● **TEXT EXTRACT**:
□ □ □

Each party may designate by notice in writing a new address to which any
notice, demand, request, or communication may thereafter be so given, served,
or sent. Each notice, demand, request, or communication that is mailed,
delivered, or transmitted in the manner described above shall be deemed
sufficiently given, served, sent, and received for all purposes at such time
as it is delivered to the addressee (with the return receipt, the delivery
receipt or the affidavit of messenger being deemed conclusive evidence of such
delivery) or at such time as delivery is refused by the addressee upon
presentation.
 
  9.7. Successors; Assignments. This Agreement and the rights, interests, and
obligations hereunder shall be binding upon and shall inure to the benefit of
the parties hereto and their respective successors and assigns. Neither this
Agreement nor any of the rights, interests or obligations hereunder shall be
assigned, by operation of law or otherwise, by any of the parties hereto
without the prior written consent of the other.
 
  9.8. Governing Law. This Agreement shall be construed and enforced in
accordance with the laws of the State of Colorado (except the choice of law
rules thereof).
 
  9.9. Waiver and Other Action. This Agreement may be amended, modified, or
supplemented only by a written instrument executed by the parties against
which enforcement of the amendment, modification or supplement is sought.
 
  9.10. Severability. If any provision of this Agreement is held to be
illegal, invalid, or unenforceable, such provision shall be fully severable,
and this Agreement shall be construed and enforced as if such illegal,
invalid, or unenforceable provision were never a part hereof; the remaining
provisions hereof shall remain in full force and effect and shall not be
affected by the illegal, invalid, or unenforceable provision or by its
severance; and in lieu of such illegal, invalid, or unenforceable provision,
there shall be added automatically as part of this Agreement, a provision as
similar in its terms to such illegal, invalid, or unenforceable provision as
may be possible and be legal, valid, and enforceable.
 
  9.11. No Third Party Beneficiaries. Article 8 is intended for the benefit of
each "Manager" (as defined in Article 8) and may be enforced by such persons,
their heirs and representatives. Other than as expressly set forth in this
Section 9.11, nothing expressed or implied in this Agreement is intended, or
shall be construed, to confer upon or give any person, firm or corporation
other than the parties hereto and their stockholders, any
 
                                       27
<PAGE>
 
rights, remedies, obligations or liabilities under or by reason of this
Agreement or result in such person, firm or corporation being deemed a third
party beneficiary of this Agreement.
 
  9.12. Mutual Contribution. The parties to this Agreement and their counsel
have mutually contributed to its drafting. Consequently, no provision of this
Agreement shall be construed against any party on the ground that such party
drafted the provision or caused it to be drafted or the provision contains a
covenant of such party.
 
  9.13. Arbitration. Any controversy or dispute among the parties arising in
connection with this Agreement shall be submitted to a panel of three
arbitrators and finally settled by arbitration in accordance with the
commercial arbitration rules of the American Arbitration Association. Each of
the disputing parties shall appoint one arbitrator, and these two arbitrators
shall independently select a third arbitrator. Arbitration shall take place in
Boulder, Colorado. The prevailing party in such arbitration shall be entitled
to the award of all costs and attorneys' fees in connection with such action.

□ □ □

Rows from a segmentation dataset:
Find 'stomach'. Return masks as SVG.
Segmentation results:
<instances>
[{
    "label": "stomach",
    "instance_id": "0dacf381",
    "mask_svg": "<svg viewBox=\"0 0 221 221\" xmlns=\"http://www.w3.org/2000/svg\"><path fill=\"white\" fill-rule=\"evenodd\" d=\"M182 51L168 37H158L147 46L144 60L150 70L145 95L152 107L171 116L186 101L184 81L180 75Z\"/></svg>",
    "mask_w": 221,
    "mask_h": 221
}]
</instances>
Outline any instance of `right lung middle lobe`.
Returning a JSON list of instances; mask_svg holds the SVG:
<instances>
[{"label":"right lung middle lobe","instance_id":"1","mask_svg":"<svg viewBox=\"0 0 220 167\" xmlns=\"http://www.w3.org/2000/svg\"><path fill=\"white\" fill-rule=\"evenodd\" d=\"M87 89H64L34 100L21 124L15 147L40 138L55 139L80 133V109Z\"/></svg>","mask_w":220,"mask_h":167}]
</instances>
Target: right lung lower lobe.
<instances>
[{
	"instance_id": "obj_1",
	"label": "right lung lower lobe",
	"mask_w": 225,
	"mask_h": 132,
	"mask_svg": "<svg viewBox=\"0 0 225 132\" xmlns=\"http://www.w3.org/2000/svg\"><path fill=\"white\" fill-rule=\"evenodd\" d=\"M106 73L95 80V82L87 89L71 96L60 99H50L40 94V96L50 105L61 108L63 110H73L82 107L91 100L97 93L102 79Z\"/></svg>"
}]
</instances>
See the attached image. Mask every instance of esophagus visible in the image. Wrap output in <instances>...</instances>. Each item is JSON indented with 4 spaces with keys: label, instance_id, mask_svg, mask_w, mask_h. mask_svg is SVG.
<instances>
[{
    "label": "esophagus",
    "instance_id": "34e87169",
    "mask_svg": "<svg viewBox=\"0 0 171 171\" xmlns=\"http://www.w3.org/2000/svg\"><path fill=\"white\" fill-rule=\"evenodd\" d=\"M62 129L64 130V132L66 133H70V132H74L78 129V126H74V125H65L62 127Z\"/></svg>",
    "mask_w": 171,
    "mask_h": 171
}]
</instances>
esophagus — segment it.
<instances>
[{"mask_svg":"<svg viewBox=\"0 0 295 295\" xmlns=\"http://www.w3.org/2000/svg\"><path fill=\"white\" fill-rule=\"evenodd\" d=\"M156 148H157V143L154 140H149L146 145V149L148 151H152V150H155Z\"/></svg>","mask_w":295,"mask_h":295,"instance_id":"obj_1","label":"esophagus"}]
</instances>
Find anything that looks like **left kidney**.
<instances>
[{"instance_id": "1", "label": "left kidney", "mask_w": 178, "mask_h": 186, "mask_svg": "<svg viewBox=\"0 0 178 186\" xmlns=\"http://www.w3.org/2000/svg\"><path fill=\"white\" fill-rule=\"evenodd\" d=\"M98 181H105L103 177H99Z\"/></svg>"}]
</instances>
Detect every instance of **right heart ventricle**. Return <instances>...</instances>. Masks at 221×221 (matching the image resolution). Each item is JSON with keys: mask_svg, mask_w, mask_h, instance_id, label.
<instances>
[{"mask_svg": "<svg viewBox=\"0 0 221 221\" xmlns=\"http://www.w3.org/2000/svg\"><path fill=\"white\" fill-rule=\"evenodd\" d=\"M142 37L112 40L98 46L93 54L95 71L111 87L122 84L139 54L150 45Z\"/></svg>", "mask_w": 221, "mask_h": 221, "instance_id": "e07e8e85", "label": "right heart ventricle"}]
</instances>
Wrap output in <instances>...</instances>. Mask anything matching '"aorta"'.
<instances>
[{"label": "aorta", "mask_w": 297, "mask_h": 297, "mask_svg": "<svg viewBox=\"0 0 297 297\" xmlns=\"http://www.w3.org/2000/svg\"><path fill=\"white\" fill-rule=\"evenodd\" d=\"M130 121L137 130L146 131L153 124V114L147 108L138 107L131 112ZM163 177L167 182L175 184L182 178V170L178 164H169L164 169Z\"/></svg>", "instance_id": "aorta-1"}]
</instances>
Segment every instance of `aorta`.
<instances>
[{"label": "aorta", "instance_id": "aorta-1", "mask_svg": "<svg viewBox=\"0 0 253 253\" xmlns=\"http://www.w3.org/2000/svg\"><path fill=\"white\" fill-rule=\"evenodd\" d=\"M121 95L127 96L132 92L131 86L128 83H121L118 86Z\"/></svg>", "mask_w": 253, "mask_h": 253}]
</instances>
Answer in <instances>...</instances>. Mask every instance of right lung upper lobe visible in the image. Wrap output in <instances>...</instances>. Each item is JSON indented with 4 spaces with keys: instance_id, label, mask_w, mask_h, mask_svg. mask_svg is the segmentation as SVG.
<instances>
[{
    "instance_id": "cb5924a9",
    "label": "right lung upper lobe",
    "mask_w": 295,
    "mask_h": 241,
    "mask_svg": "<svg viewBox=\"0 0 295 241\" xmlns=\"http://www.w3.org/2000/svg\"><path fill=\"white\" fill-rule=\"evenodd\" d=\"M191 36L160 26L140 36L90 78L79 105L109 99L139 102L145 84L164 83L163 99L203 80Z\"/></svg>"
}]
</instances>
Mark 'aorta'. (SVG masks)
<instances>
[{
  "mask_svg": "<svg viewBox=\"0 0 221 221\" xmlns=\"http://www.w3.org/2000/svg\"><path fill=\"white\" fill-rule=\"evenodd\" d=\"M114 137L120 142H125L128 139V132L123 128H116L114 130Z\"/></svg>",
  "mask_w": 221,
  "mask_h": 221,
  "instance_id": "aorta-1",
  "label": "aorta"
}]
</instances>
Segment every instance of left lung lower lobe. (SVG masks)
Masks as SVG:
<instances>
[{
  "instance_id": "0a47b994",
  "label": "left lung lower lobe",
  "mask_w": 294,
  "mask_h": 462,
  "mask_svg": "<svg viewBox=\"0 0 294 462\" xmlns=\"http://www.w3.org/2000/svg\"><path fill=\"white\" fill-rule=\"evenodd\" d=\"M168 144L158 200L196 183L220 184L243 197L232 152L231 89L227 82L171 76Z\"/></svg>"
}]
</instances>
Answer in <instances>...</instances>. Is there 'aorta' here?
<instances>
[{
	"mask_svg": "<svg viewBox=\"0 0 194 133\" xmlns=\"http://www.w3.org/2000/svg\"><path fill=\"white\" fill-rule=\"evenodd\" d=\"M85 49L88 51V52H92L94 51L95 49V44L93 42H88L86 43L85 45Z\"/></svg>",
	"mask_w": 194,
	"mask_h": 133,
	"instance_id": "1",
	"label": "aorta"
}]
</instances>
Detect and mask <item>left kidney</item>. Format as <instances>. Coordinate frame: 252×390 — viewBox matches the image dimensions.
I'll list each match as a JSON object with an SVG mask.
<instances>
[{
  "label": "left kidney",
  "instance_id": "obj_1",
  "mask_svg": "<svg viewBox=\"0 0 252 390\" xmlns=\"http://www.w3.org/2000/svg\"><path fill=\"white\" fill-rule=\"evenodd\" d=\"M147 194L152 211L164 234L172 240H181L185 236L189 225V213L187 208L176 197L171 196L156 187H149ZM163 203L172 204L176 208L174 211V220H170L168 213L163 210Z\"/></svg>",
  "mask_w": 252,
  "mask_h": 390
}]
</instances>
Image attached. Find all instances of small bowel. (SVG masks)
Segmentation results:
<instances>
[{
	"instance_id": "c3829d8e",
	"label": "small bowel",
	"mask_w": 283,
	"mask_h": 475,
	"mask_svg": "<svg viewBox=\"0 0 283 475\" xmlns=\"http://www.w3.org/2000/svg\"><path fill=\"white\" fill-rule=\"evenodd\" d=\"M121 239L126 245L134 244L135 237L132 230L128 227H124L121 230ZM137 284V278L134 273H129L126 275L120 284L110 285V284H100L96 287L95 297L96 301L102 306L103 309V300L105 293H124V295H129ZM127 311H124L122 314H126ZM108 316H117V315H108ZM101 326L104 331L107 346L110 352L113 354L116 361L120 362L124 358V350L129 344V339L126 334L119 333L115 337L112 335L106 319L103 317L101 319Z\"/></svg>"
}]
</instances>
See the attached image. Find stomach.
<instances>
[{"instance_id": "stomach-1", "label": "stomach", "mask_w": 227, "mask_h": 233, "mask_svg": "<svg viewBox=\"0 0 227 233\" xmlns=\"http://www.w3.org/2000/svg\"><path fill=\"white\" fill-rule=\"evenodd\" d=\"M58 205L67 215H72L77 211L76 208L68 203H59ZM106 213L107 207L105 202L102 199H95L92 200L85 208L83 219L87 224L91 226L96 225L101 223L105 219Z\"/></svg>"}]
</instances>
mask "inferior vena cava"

□ □ □

● **OBJECTIVES**:
• a. Can you give the stretch of the agreement excerpt from "rights, remedies, obligations" through "of this Agreement." again, switching "remedies" to "claims"?
• b. Can you continue the agreement excerpt past its final sentence?

● **RESULTS BY TASK**:
• a.
rights, claims, obligations or liabilities under or by reason of this
Agreement or result in such person, firm or corporation being deemed a third
party beneficiary of this Agreement.

• b.
Any award for monetary damages resulting from nonpayment of sums due hereunder
shall bear interest from the date on which such sums were originally due and
payable. Judgment upon the award rendered may be entered in any court having
jurisdiction or application may be made to such court for judicial acceptance
of the award and an order of enforcement, as the case may be.
 
                        [Signatures on Following Page]
 
                                       28
<PAGE>
 
  IN WITNESS WHEREOF, the parties hereto have executed this Agreement as of
the day and year first above written.
 
                                          Whole Foods Market, Inc.
 
                                                      /s/ John Mackey
                                          By:__________________________________
                                                John Mackey Chief Executive
                                                          Officer
 
                                          Nutrient Acquisition Corp.
 
                                                    /s/ Glenda Flanagan
                                          By:__________________________________
                                                 Glenda Flanagan President
 
                                          Amrion, Inc.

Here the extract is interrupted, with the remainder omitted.